04232026Headline:

Capgemini met en vente sa filiale travaillant pour la police américaine de l’immigration, l’ICE


Le géant français de l’informatique Capgemini a annoncé dimanche la mise en vente de sa filiale travaillant pour la police américaine de l’immigration, l’ICE, après la polémique suscitée par un contrat.

« Capgemini va mettre en vente sa filiale Capgemini Government Solutions » et « le processus de cession de cette entité, qui représente 0,4% du chiffre d’affaires estimé du groupe en 2025 (moins de 2% de son chiffre d’affaires aux États-Unis), sera initié immédiatement », a précisé l’entreprise dans un communiqué.

Selon des informations de l’association L’Observatoire des multinationales publiées la semaine dernière et développées par la télévision publique France 2, Capgemini a notamment fourni à l’ICE un outil d’identification et de localisation de personnes étrangères, alors que cette police fédérale est mobilisée par le président américain Donald Trump dans une vaste campagne anti-immigration.

Conseil d’administration extraordinaire
Un conseil d’administration extraordinaire de Capgemini avait été convoqué ce week-end.
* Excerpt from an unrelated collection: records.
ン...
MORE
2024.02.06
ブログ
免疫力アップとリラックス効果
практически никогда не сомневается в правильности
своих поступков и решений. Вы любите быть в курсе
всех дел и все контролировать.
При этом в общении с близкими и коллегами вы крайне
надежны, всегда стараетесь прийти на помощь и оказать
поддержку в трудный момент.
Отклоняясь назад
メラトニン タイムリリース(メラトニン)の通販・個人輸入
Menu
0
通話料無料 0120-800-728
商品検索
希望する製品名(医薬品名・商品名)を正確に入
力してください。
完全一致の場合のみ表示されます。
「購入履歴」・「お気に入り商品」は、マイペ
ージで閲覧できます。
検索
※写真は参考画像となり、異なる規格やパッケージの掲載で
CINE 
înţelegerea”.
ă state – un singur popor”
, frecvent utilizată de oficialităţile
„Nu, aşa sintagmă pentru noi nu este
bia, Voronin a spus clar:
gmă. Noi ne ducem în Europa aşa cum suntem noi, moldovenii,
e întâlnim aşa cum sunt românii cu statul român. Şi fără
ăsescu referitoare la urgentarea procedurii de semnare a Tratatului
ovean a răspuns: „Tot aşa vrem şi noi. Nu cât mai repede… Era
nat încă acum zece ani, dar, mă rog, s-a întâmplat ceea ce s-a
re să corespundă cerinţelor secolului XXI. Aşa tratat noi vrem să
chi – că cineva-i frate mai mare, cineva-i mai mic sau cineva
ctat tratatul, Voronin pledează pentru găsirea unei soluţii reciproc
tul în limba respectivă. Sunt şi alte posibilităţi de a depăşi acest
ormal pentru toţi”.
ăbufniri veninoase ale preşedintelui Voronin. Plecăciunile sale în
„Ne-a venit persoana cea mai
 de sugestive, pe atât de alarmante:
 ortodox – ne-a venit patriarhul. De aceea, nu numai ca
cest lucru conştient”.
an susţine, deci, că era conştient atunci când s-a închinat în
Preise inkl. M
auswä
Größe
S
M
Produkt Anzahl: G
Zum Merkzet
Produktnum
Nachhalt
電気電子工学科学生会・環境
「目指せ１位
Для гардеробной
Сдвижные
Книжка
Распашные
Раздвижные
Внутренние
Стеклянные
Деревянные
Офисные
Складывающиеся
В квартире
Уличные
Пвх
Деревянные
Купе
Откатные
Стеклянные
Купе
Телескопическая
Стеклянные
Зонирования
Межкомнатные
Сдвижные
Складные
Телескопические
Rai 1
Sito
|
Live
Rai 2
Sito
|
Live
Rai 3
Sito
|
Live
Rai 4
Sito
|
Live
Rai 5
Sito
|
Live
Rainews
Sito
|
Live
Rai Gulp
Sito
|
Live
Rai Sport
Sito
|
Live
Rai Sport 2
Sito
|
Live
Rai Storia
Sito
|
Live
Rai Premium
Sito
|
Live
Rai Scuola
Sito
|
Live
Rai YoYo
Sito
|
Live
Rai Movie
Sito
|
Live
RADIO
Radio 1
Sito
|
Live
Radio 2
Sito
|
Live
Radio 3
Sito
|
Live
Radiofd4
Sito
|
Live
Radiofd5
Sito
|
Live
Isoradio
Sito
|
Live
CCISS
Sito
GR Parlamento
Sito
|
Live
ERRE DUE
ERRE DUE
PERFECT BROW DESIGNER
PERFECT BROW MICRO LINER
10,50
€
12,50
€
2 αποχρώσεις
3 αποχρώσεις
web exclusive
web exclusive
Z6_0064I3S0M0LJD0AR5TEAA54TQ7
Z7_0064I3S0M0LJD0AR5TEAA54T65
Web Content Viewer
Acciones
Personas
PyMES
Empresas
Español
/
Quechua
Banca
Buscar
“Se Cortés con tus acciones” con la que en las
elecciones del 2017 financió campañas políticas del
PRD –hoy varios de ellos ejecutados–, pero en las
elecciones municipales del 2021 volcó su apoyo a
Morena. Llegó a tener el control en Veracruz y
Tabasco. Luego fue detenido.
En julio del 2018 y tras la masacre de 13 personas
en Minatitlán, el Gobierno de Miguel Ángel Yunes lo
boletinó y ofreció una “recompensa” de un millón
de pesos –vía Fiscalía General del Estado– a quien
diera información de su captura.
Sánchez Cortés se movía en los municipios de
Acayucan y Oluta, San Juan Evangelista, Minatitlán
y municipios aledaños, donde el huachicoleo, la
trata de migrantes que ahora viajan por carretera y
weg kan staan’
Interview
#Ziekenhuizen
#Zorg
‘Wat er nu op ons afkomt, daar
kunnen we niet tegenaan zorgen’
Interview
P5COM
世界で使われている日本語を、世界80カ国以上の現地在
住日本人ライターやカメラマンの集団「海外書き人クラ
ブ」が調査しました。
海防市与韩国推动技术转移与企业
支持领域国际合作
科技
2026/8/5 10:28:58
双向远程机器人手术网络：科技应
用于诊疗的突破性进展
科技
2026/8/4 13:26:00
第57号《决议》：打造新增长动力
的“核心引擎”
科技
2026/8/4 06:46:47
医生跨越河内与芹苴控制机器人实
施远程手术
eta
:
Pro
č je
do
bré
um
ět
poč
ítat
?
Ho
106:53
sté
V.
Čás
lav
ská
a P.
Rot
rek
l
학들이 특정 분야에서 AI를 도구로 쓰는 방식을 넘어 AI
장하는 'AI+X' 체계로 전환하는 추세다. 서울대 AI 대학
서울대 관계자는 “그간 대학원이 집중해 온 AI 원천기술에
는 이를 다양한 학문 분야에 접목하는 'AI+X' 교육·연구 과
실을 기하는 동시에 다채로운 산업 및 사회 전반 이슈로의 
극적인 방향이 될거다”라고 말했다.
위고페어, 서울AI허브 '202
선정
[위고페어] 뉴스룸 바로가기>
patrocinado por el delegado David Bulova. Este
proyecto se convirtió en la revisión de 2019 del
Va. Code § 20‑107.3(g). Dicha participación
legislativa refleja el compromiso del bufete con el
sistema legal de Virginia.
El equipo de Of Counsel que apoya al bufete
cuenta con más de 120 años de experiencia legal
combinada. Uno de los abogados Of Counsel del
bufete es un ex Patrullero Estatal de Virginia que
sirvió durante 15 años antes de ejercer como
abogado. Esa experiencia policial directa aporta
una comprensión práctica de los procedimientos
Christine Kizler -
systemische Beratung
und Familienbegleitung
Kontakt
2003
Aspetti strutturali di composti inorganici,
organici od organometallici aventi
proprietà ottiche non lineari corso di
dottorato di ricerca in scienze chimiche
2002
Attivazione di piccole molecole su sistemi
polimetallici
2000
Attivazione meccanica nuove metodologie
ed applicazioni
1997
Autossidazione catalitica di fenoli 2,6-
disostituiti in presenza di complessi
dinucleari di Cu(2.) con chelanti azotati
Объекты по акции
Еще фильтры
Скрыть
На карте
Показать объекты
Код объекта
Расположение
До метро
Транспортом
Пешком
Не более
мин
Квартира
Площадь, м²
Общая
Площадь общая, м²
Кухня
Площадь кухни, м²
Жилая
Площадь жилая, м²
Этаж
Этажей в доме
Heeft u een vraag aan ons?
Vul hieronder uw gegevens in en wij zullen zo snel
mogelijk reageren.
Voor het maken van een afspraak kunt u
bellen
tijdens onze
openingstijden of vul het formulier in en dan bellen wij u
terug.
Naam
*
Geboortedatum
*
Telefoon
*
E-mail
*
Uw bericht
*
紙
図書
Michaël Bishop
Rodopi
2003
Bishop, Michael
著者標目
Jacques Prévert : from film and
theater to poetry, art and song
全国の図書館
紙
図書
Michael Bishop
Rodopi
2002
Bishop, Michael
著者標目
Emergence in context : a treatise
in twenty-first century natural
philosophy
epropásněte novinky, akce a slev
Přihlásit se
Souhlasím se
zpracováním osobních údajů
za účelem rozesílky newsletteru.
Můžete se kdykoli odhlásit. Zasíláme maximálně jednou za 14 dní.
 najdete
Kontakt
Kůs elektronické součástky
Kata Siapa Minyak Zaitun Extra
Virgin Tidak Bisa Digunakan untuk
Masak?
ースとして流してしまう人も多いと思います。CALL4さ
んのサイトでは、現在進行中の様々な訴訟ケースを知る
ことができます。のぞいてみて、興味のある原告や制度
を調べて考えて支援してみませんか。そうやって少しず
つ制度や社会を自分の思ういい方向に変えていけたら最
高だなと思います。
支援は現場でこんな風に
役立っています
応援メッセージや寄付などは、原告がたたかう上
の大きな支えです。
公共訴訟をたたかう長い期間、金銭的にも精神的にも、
Dans un message interne envoyé aux salariés, le groupe avait précisé que le contrat litigieux, attribué en décembre, « faisait l’objet d’un recours ».

 

Capgemini « a estimé que les contraintes légales habituelles imposées aux États-Unis pour contracter avec des entités fédérales menant des activités classifiées ne permettaient pas au groupe d’exercer un contrôle approprié sur certains aspects des opérations de cette filiale, afin d’assurer un alignement avec les objectifs du groupe », explique-t-il dans son communiqué.

Depuis plusieurs jours en France, des responsables syndicaux et politiques avaient interpellé le groupe sur sa responsabilité. Coté au CAC 40, l’indice vedette de la Bourse de Paris, Capgemini est présent dans une cinquantaine de pays dans le monde.

Transparence
« La moindre des choses, je pense, de la part d’une entreprise française (…), c’est d’être transparente sur les contrats qu’elle a avec ICE, mais peut-être aussi qu’elle les questionne », avait réaffirmé, jeudi 29 janvier, le ministre de l’Économie Roland Lescure, lors de ses voeux à la presse. À gauche, plusieurs personnalités avaient également vilipendé ce lien avec l’ICE. Sophie Binet, secrétaire générale du syndicat CGT, avait appelé Capgemini à « cesser immédiatement » sa collaboration avec cette police de l’immigration. Frédéric Boloré, délégué syndical central CFDT du groupe, avait dit à l’AFP n’avoir « jamais connu une situation de crise comme celle d’aujourd’hui », en 32 ans de maison. « C’est un choc énorme pour les salariés », avait-il souligné.